▶ [作業指示]
**a.** 法人向けSIM契約についての本文で、帯域契約プランの最低利用期間は何ヶ月とされているか。
**b.** 法人向けSIM契約についての本文を、最後の文の後から書き進めること。

▶ [本文]
§ §
個人契約で使える「通話オプション」は、この法人契約でも同じように使うことができます。
・通話パック60
・3分かけ放題
料金プランは、利用者にとって色々なプランを選択することができますので、組織の利用状に合ったプランを選択するとよいでしょう。
管理画面
法人契約の場合、管理者が契約しているSIMカードの一覧を画面で確認することができるようになります。
スマホの紛失による、利用停止など管理画面から簡単に行うことができます。
また、料金プランの変更や通話オプションの申し込みなども管理画面から行うことができるので、法人で利用する場合にはある意味必須の機能と言えるでしょう。
M2M/IoT
「BIGLOBEモバイル」にも、「M2M」や「IoT」に対応した契約プランがあります。
■ライトSSプラン
解析データ収集や通信ログ収集など、テキストデータベースのやり取りが多い場合には、このプランを選択してみるといいかもしれません。
公表していませんが、一定の基準量までは常に高速通信が使えます。
通信速度は、256kbpsと低速ですが、利用環境によるコストパフォーマンスは最適になると思われます。
・・・少し歯切れが悪い言い方となっていますが、
実は、BIGLOBE側でこのプランの料金を公表していないのです。
料金確認は、実際に利用する方が問い合わせした場合のみ、ということになりそうですね。
■上り高速・下り低速の大容量プラン
例えば、監視カメラで集めた動画データをサーバーにアップロードする
と言う時には、上りに高速で大容量のデータが送れたプランの方がいいですよね。
上りの通信速度が50Mbpsで、高速通信容量が70GBや100GBと言ったプランも提供されています。
70GBで「4,750円/月」
100GBでも「6,250円/月」
と、料金も非常に安くなっています。
■帯域契約プラン
BIGLOBEが持っている通信帯域の中で、自分の組織だけが利用できる帯域を確保してもらうプランとなります。
余計な通信トラフィックがないため、通信が安定します。
上りが1Mbpsで下りが256kbpsという一番速度の遅いプランでも、月額「250,000円」となります。
これは、専用帯域を使用する料金であり、それとは別にSIMの料金と、BIGLOBEオフィスサービス料金が発生します。
なお、最低利用期間は12ヶ月となっていますので、それ以前に解約した場合は、契約解除料が必要となります。
楽天モバイル
「楽天モバイル」も、法人契約がありますが、「mineo」や「BIGLOBE SIM」と比べると、法人に特化したサービスと言うのは少ないように感じます。
料金プラン
個人契約、法人契約とも月額の料金プランは同じです。
最低利用期間は1年となりますので、それ以前に解約すると契約解除料が発生します。
契約者間で、余ったデータをシェアすることができます。
音声通話SIMを契約した場合の通話オプションは、法人契約オリジナルとなります。
専用アプリである「0037ダイヤラー」を使った「通話定額プラン」は3種類あります。
(※金額は税別です)
§ §
▶ [収集データ]

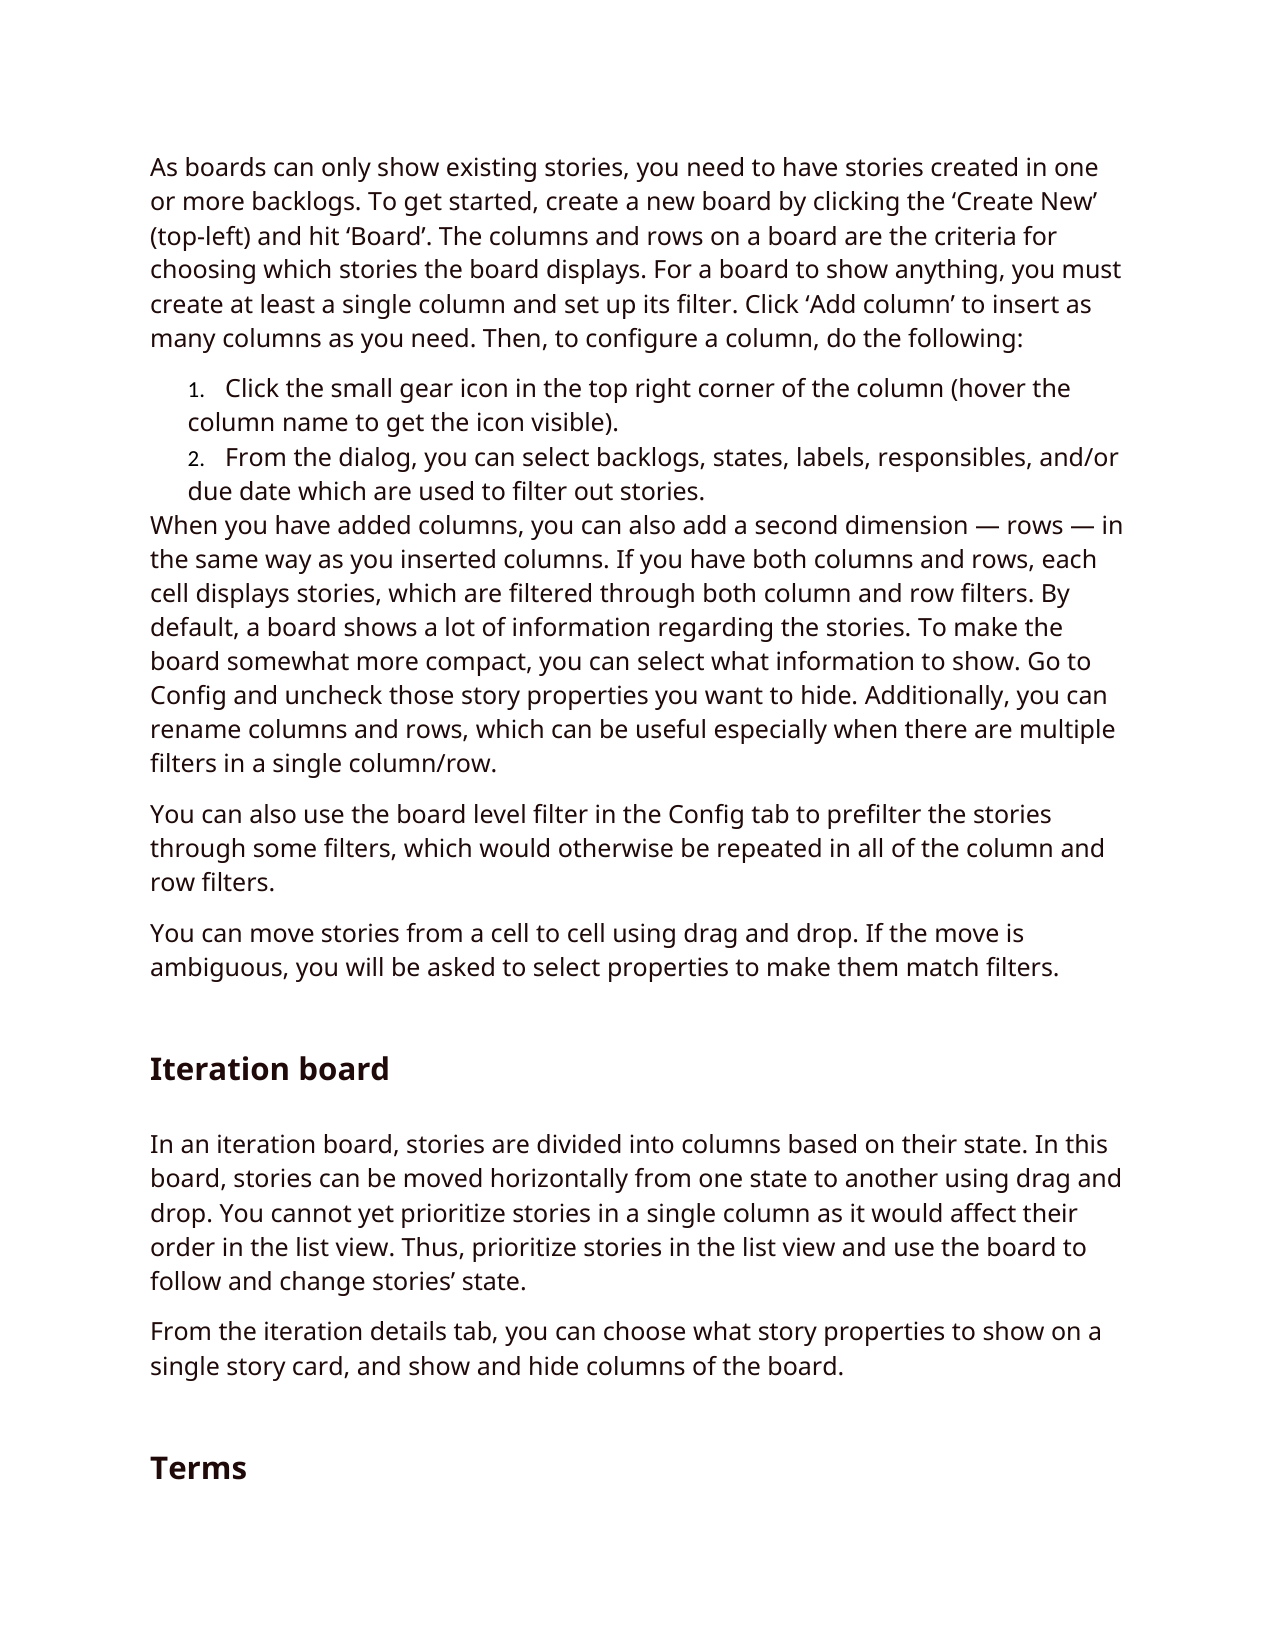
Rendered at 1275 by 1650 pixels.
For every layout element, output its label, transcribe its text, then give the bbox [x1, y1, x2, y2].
§ §
▶ [解答]
**a.** 12ヶ月。

**b.**
通話定額プラン名 | 月額 | 定額分/th> |
---|---|---|
プラン600 | 600円/月 | 通話時間60分(1,800円分) |
プラン1200 | 1,200円/月 | 通話時間約133分(4,000円分) |
プラン1800 | 1,800円/月 | 通話時間約216分(6,500円分) |
定額分を超えると、「30円/1分」の通話料となります。
これは「0037ダイヤラー」アプリを使用するか、アプリを使用ない場合に「003766」を頭に付けて発信した場合となります。
アプリを使わず、「003766」を頭に付けずに発信した場合は、「20円/30秒」の通話料が発生します。
つまり、定額分を超えた後は、30秒以内の通話であれば
”アプリを使わない”
”003766で発信しない”
方が、通話料20円とオトクになってしまうということですね。
(アプリを使うと逆に30円となってしまう・・)
海外SIM
「mineo」では、法人契約の中に
「海外で使えるプリペイドSIM」
がありましたが、「楽天モバイル」の法人契約には海外SIMの対応がありません。
逆に、海外SIMを利用するのであれば、個人契約であれば利用できます。
NifMo
申し込み前に
「NifMo」は、お試し期間として1週間、
「データSIM」の貸し出しを行っています。
「BIGLOBE SIM」と違い、スマホの貸し出しは行っていないようです。
料金プラン
個人契約と料金は同じですが、法人プランには「1.1GBコース」が存在しています。
「法人シェアコース」を利用すれば、同一契約内で複数のグループを作成することができます。
各部署単位に分けて、それぞれの部署でデータ容量を決め、データ容量をシェアすることが可能となります。
余ったデータ容量は、次の月へと繰り越しができるので効率よく通信を行うことができます。
通話オプション
個人契約であった「IP電話」や「10分かけ放題」といったサービスはありません。
法人の場合、「NifMo半額ダイヤル」のみが利用できます。
専用アプリを使うことで、「20円/30秒」の通話料が、「10円/30秒」となります。
M2M/IoT向けプラン
「NifMo」でも、M2MやIoT向けのプランが用意されています。
■スタートプラン
スタートプランは、上りも下りも低速通信となります。
ログ収集などのテキストデータのやり取りが中心のプランとなります。
月間での通信容量が「2.1GB」となりますが、月額料金は480円と非常に安くなります。
■上り特化プラン
監視カメラの画像や動画など、容量の大きいデータを集めるのに特化した上りが高速通信のプランとなります。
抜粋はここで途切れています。